=== Exercise ===
Print the data below exactly, but only the lines from the one containing "不同场景应用，敬请期待！" down to the one containing "形状，产品覆盖从紫外-可见-红外不同波段，满足不", inclusive.

Stored data entries
----

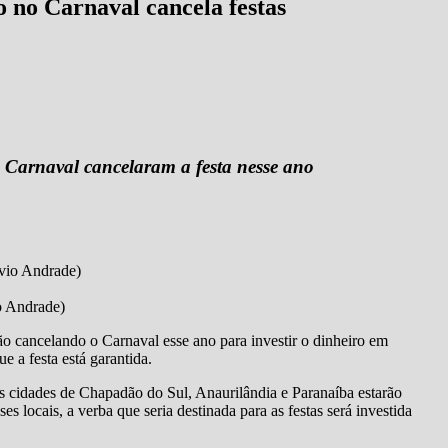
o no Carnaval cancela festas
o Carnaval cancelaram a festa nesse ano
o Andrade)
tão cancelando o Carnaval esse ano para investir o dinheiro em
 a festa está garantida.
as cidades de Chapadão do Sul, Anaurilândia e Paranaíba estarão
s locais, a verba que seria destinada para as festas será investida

----

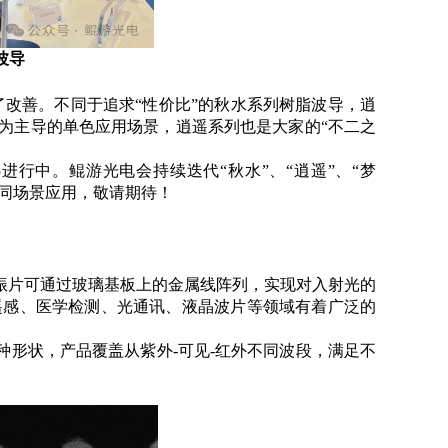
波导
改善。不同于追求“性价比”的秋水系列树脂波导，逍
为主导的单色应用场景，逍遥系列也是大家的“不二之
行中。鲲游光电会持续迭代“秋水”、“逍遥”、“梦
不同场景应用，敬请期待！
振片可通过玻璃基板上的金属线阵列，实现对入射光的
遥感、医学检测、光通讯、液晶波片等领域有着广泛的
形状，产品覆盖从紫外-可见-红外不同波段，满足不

----

=== Solved problem ===
不同场景应用，敬请期待！
振片可通过玻璃基板上的金属线阵列，实现对入射光的
遥感、医学检测、光通讯、液晶波片等领域有着广泛的
形状，产品覆盖从紫外-可见-红外不同波段，满足不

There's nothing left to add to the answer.